Coté réchauffement climatique, la direction de l’Agriculture de la Commission n’ignore pas les émissions de gaz à effet de serre de l’agriculture dont une grande partie provient de l’élevage à cause des rejets de méthane des bovins. Comme les autres secteurs d’activité, l’élevage doit contribuer à les réduire ainsi que les pollutions des sols, de l’air dont il est responsable et améliorer sa performance environnementale. Ainsi Carlos Martin Ovilo, membre de cette direction, justifie les mesures qui sont prises sur le maintien des prairies, la gestion des effluents, voire la réduction de la densité des élevages dans les zones particulièrement chargées comme aux Pays-Bas. Néanmoins, contrairement à d’autres, il reconnait aussi les externalités positives de l’élevage en matière de biodiversité, de stockage du carbone dans les prairies et de lutte contre le réchauffement climatique.
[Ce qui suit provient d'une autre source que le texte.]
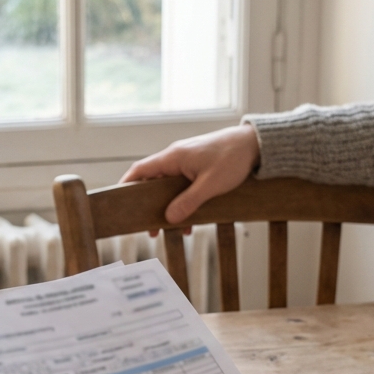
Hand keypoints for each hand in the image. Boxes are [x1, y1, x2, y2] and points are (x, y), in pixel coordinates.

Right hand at [120, 124, 259, 223]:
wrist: (255, 144)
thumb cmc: (233, 159)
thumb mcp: (210, 185)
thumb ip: (188, 202)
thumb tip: (169, 218)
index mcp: (173, 157)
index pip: (140, 170)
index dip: (126, 185)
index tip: (119, 201)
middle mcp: (176, 157)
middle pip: (152, 181)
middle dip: (149, 205)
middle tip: (148, 227)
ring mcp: (187, 162)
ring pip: (168, 187)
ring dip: (167, 207)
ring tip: (168, 229)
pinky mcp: (198, 167)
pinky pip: (183, 187)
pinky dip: (183, 203)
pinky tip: (191, 221)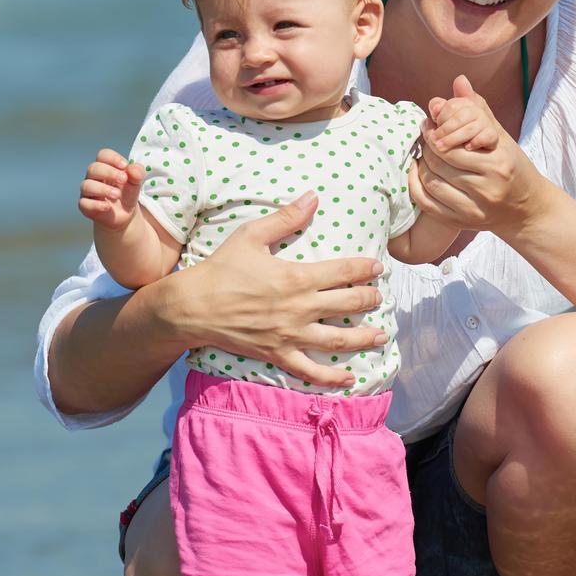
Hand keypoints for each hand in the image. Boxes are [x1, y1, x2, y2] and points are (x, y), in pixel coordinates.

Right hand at [79, 149, 144, 229]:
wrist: (124, 215)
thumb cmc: (127, 194)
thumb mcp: (136, 183)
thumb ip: (137, 173)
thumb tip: (131, 168)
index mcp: (105, 167)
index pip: (102, 155)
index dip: (112, 158)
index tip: (125, 166)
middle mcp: (93, 177)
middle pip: (93, 168)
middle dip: (109, 172)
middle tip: (123, 179)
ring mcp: (88, 192)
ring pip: (86, 185)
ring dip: (103, 189)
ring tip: (117, 195)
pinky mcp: (86, 207)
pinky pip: (84, 204)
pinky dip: (96, 205)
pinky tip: (108, 207)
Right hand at [168, 193, 388, 389]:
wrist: (193, 306)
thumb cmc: (221, 268)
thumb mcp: (251, 234)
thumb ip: (286, 217)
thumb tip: (313, 197)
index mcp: (296, 277)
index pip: (343, 271)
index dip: (365, 268)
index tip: (378, 267)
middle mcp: (300, 308)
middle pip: (348, 304)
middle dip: (369, 299)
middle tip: (380, 296)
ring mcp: (290, 334)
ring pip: (338, 340)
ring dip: (364, 337)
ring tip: (382, 334)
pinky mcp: (277, 354)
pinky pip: (310, 371)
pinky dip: (332, 378)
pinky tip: (350, 379)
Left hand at [409, 76, 551, 236]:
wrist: (527, 210)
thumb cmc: (513, 168)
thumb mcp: (501, 138)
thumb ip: (479, 110)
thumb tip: (459, 81)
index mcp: (498, 162)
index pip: (451, 145)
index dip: (433, 132)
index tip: (428, 123)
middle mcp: (488, 187)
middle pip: (439, 163)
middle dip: (425, 146)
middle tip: (423, 136)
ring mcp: (475, 209)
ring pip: (432, 181)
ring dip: (421, 164)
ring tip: (422, 153)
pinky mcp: (463, 223)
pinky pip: (428, 203)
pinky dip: (417, 185)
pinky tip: (418, 172)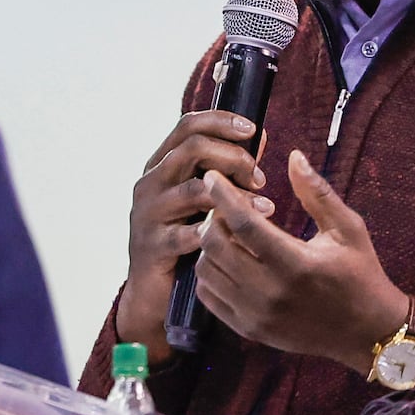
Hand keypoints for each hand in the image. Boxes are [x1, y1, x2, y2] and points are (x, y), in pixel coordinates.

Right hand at [118, 110, 273, 362]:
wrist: (152, 292)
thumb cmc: (183, 237)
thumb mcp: (201, 198)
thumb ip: (225, 167)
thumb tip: (257, 136)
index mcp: (160, 166)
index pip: (187, 126)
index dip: (221, 121)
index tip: (253, 129)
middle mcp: (149, 184)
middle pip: (192, 148)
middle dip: (234, 158)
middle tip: (260, 178)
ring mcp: (148, 214)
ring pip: (195, 189)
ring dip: (238, 196)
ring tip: (267, 207)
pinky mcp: (154, 245)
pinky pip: (192, 233)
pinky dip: (223, 232)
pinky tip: (245, 238)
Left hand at [193, 148, 408, 371]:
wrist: (367, 333)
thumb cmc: (360, 274)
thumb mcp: (347, 229)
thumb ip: (317, 193)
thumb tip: (294, 157)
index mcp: (296, 264)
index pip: (244, 225)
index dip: (223, 196)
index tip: (212, 176)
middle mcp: (270, 293)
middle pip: (215, 247)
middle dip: (212, 219)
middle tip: (224, 207)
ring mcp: (256, 315)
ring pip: (206, 271)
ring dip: (209, 246)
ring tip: (227, 232)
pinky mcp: (249, 330)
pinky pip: (209, 296)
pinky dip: (210, 273)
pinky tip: (227, 259)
Sur la question du gaspillage des ressources souvent évoquée par les contempteurs de l’élevage, il tient à préciser que les bovins sont les seuls à transformer de la biomasse en denrée comestible par les humains et qu’ils exploitent des terres marginales qui ne pourraient être valorisées par des cultures… Selon lui, 57 % des terres ne pourraient être utilisées à d’autres fins que l’élevage.
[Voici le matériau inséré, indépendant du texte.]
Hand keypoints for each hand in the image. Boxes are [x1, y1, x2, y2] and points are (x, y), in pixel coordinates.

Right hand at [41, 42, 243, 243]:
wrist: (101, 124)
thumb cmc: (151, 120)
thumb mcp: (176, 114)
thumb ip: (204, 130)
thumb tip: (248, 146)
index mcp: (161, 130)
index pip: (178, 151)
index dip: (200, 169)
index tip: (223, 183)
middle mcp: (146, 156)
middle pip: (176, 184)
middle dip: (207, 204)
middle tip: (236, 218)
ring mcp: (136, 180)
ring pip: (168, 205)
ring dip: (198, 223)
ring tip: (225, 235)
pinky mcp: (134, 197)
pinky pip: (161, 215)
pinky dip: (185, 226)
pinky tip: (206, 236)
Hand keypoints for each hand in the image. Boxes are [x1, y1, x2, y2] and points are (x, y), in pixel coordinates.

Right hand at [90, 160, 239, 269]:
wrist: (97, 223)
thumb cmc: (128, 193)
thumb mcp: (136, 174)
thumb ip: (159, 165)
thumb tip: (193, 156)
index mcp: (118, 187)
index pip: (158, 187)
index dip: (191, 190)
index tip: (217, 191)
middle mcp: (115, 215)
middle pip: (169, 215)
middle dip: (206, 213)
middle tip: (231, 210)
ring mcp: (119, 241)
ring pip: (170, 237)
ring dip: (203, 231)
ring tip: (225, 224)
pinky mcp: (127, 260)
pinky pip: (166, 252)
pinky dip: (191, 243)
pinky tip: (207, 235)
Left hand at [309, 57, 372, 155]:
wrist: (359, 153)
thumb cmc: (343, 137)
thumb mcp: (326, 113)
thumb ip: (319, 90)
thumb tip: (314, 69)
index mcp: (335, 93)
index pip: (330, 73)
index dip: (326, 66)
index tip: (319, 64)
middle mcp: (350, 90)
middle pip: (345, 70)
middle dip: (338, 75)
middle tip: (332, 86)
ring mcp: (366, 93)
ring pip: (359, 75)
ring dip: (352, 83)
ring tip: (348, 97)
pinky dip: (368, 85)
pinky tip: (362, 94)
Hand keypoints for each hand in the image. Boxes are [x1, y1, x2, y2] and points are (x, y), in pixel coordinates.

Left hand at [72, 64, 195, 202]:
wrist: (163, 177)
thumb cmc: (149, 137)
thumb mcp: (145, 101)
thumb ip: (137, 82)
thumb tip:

Le bien-être animal à l’ordre du jour

Les institutions communautaires sont également très attentives aux attentes sociétales. Sur le bien-être animal par exemple, Jérémy Decerle, parlementaire européen, a annoncé que la Commission de Bruxelles devrait adopter de nouvelles propositions en la matière en 2023. L’ancien président des Jeunes Agriculteurs, également l’auteur d’un rapport parlementaire sur le sujet, ignore, à ce stade, les intentions de la Commission de Bruxelles, mais nul doute qu’elles iront dans le sens d’un durcissement des dispositions actuelles. Sans attendre ses conclusions, le secteur de l’élevage, depuis le lancement de la charte des bonnes pratiques en 1999, a décidé d’aller plus loin. Dans le cadre du plan filière, France Terre de lait, adopté il y a trois ans, a mis en place un outil de mesure du bien-être animal, Boviwell. Les élevages sont classés en quatre catégories, excellents, bons, passables et la dernière dont le lait ne serait plus collecté, indique Ghislain de Viron, vice-président de la FNPL, en charge du dossier. L’objectif étant bien entendu d’associer un niveau de valorisation à chaque stade. D’ores et déjà 5 000 exploitations ont été diagnostiquées, la totalité des élevages laitiers devraient l’être à l’horizon 2025.
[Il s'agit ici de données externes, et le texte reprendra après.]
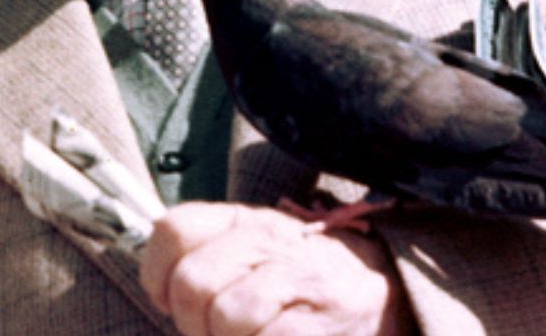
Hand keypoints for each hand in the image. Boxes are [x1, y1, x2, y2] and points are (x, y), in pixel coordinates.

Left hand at [139, 202, 409, 335]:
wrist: (388, 289)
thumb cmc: (304, 282)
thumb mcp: (256, 252)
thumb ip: (208, 258)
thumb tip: (161, 294)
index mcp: (244, 221)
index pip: (175, 230)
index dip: (157, 274)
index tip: (167, 301)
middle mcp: (269, 240)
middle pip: (193, 282)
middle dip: (193, 323)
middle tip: (214, 333)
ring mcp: (299, 278)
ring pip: (227, 316)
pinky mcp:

Un étiquetage spécifique sur le bien-être animal ?

Invité à la journée européenne du lait, Louis Schweitzer, président de la Fondation Droit Animal, ancien PDG de Renault, promeut une autre approche pour améliorer le bien-être animal, l’étiquetage. Déjà vulgarisé dans le secteur de l’œuf avec les notations 1, 2, 3, 4, selon le mode d’élevage des poules, sa fondation travaille à sa mise en place dans le secteur du porc. L’ancien patron de Renault qui se dit « réformiste et légaliste », contrairement à d’autre ONG de défense animale, s’intéresse à l’amélioration du sort des animaux d’élevage, des animaux utilisés pour l’expérimentation et à la faune sauvage, « de la naissance à la mort », incluant donc le transport et l’abattage. Comme dans l’œuf, il souhaite que les efforts réalisés par les éleveurs en matière de bien-être soient récompensés. C’est la raison pour laquelle les grandes surfaces sont associées à ses travaux.